Total RNA was isolated and analyzed by blot hybridization as previously described (Howe et al., 2000), except that Hybond-N Plus membranes (Amersham Biosciences, Sunnyvale, CA) were used in place of nitrocellulose. Gels were run in duplicate, with one set stained with ethidium bromide to check for equal loading of the samples and intactness of the RNA. DNA probes were obtained and labeled as described by Howe et al. (2000). Hybridization signals were visualized by autoradiography using XAR-5 film (Eastman Kodak, Rochester, NY) and, when appropriate, quantified using a PhosphorImager (Molecular Dynamics, Sunnyvale, CA). Tomato expressed sequence tag (EST) clone cLEC9C14 was used as a probe for AOS1 (Sivasankar et al., 2000). Hybridization signals were normalized to the hybridization signal obtained using a cDNA probe (EST clone cLED1D24) for translation initiation factor eIF4A. Tomato DNA was isolated from fresh leaves as described by McCouch et al. (1988). Southern-blot hybridization experiments were performed according to Howe et al. (2000). DNA probes were prepared using a T7 Quickprime Kit (Pharmacia Biotech, Piscataway, NJ).

Mapping Experiments

The wound response of plants from segregating populations was scored as follows. Sixteen-day-old plants were wounded with a hemostat across the midvein of all leaflets of the basipetal leaf. This procedure was repeated 3 h later on the same leaflets at a position proximal to the petiole. Wounded plants were incubated under standard growth conditions for 48 h, after which the level of PI-II in the wounded (local) and upper unwounded leaf (systemic) was determined using a radial immunodiffusion assay (Ryan, 1967). BC₁ progeny showing no systemic response and less than 10% of a wild-type local response were classified as wound-nonresponsive (W) def-1/def-1 homozygotes. Progeny in which the local and systemic response was comparable with WT were classified as wound-responsive (W⁺) Def-1/def-1 heterozygotes.

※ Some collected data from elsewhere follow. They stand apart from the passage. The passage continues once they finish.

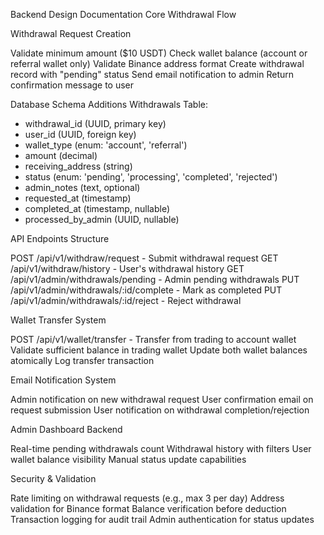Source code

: Backend Design Documentation
Core Withdrawal Flow

Withdrawal Request Creation

Validate minimum amount ($10 USDT)
Check wallet balance (account or referral wallet only)
Validate Binance address format
Create withdrawal record with "pending" status
Send email notification to admin
Return confirmation message to user


Database Schema Additions
Withdrawals Table:
- withdrawal_id (UUID, primary key)
- user_id (UUID, foreign key)
- wallet_type (enum: 'account', 'referral')
- amount (decimal)
- receiving_address (string)
- status (enum: 'pending', 'processing', 'completed', 'rejected')
- admin_notes (text, optional)
- requested_at (timestamp)
- completed_at (timestamp, nullable)
- processed_by_admin (UUID, nullable)

API Endpoints Structure

POST /api/v1/withdraw/request - Submit withdrawal request
GET /api/v1/withdraw/history - User's withdrawal history
GET /api/v1/admin/withdrawals/pending - Admin pending withdrawals
PUT /api/v1/admin/withdrawals/:id/complete - Mark as completed
PUT /api/v1/admin/withdrawals/:id/reject - Reject withdrawal


Wallet Transfer System

POST /api/v1/wallet/transfer - Transfer from trading to account wallet
Validate sufficient balance in trading wallet
Update both wallet balances atomically
Log transfer transaction


Email Notification System

Admin notification on new withdrawal request
User confirmation email on request submission
User notification on withdrawal completion/rejection


Admin Dashboard Backend

Real-time pending withdrawals count
Withdrawal history with filters
User wallet balance visibility
Manual status update capabilities



Security & Validation

Rate limiting on withdrawal requests (e.g., max 3 per day)
Address validation for Binance format
Balance verification before deduction
Transaction logging for audit trail
Admin authentication for status updates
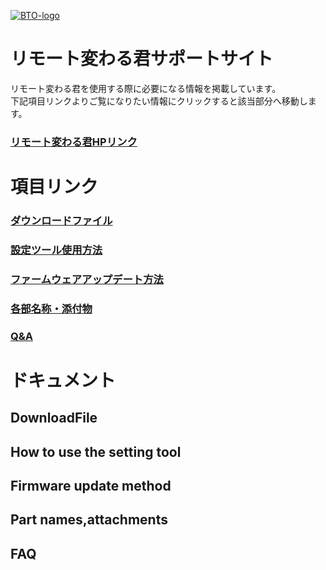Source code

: [![BTO-logo](https://bit-trade-one.co.jp/wp/wp-content/uploads/2022/05/logo.png)](https://bit-trade-one.co.jp/)
# リモート変わる君サポートサイト
リモート変わる君を使用する際に必要になる情報を掲載しています。  
下記項目リンクよりご覧になりたい情報にクリックすると該当部分へ移動します。  

### [リモート変わる君HPリンク](http://bit-trade-one.co.jp/btirsw)

# 項目リンク

### [ダウンロードファイル](#downloadfile)
### [設定ツール使用方法](#how-to-use-the-setting-tool)
### [ファームウェアアップデート方法](#firmware-update-method)
### [各部名称・添付物](#part-namesattachments)
### [Q&A](#faq)

# ドキュメント

## DownloadFile

## How to use the setting tool

## Firmware update method

## Part names,attachments

## FAQ
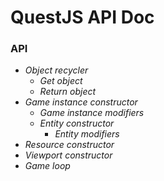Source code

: # QuestJS API Doc

### API
* *Object recycler*
    * *Get object*
    * *Return object*
* *Game instance constructor*
    * *Game instance modifiers*
    * *Entity constructor*
      * *Entity modifiers*
* *Resource constructor*
* *Viewport constructor*
* *Game loop*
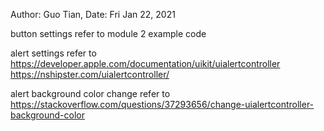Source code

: Author: Guo Tian, Date: Fri Jan 22, 2021

button settings refer to module 2 example code

alert settings refer to 
https://developer.apple.com/documentation/uikit/uialertcontroller
https://nshipster.com/uialertcontroller/

alert background color change refer to
https://stackoverflow.com/questions/37293656/change-uialertcontroller-background-color
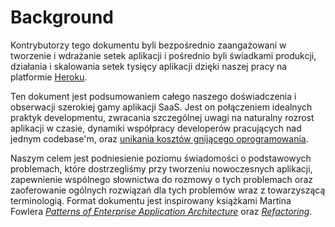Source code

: Background
==========

Kontrybutorzy tego dokumentu byli bezpośrednio zaangażowani w tworzenie i wdrażanie setek aplikacji i pośrednio byli świadkami produkcji, działania i skalowania setek tysięcy aplikacji dzięki naszej pracy na platformie [Heroku](http://www.heroku.com/).

Ten dokument jest podsumowaniem całego naszego doświadczenia i obserwacji szerokiej gamy aplikacji SaaS. Jest on połączeniem idealnych praktyk developmentu, zwracania szczególnej uwagi na naturalny rozrost aplikacji w czasie, dynamiki współpracy developerów pracujących nad jednym codebase'm, oraz [unikania kosztów gnijącego oprogramowania](http://blog.heroku.com/archives/2011/6/28/the_new_heroku_4_erosion_resistance_explicit_contracts/).

Naszym celem jest podniesienie poziomu świadomości o podstawowych problemach, które dostrzegliśmy przy tworzeniu nowoczesnych aplikacji, zapewnienie wspólnego słownictwa do rozmowy o tych problemach oraz zaoferowanie ogólnych rozwiązań dla tych problemów wraz z towarzyszącą terminologią. Format dokumentu jest inspirowany książkami Martina Fowlera
 *[Patterns of Enterprise Application Architecture](http://books.google.com/books/about/Patterns_of_enterprise_application_archi.html?id=FyWZt5DdvFkC)* oraz *[Refactoring](http://books.google.com/books/about/Refactoring.html?id=1MsETFPD3I0C)*.

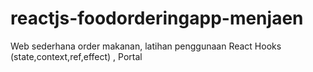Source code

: # reactjs-foodorderingapp-menjaen
Web sederhana order makanan, latihan penggunaan React Hooks (state,context,ref,effect) , Portal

AFLP was performed using an AFLP kit from Invitrogen (Carlsbad, CA). AFLP products were labeled with [-³³P]ATP, separated on a 6% (w/v) polyacrylamide gel, and visualized by autoradiography. Bands corresponding to putative AFLPs were excised from the gel by marking the position of the polymorphic band on the dried polyacrylamide gel after alignment with the autoradiogram. Excised DNA fragments were eluted in 400 µL of high-salt buffer (20% [v/v] ethanol, 1 M LiCl, and 10 mM Tris-HCl, pH 7.5) for 2 h at 65°C and then precipitated with ethanol. One quarter of the resuspended DNA was re-amplified with the same primer combination that was used for the selective amplification. Re-amplified PCR products were cloned into the pGEM-T easy vector (Promega, Madison, WI) according to the manufacturer's instructions. Cloned DNA fragments corresponding to EM-1 and EM-2 were 183 and 249 bp in length, respectively. To convert these markers to RFLP markers, survey blots containing restriction enzyme-digested (DraI, EcoRI, EcoRV, HaeIII, HindIII, and XbaI) genomic DNA from parental lines was probed with the radiolabeled AFLP fragments. The relative position of EM-1 and EM-2 on chromosome 3 was determined by mapping the markers using the subset of BC₁ plants containing recombination events between TG244 and Def-1. A probe for detection of the Ds-containing T-DNA in line ET570 was obtained by PCR amplification with primers act5b and 35s, as previously described (Van der Biezen et al., 1996).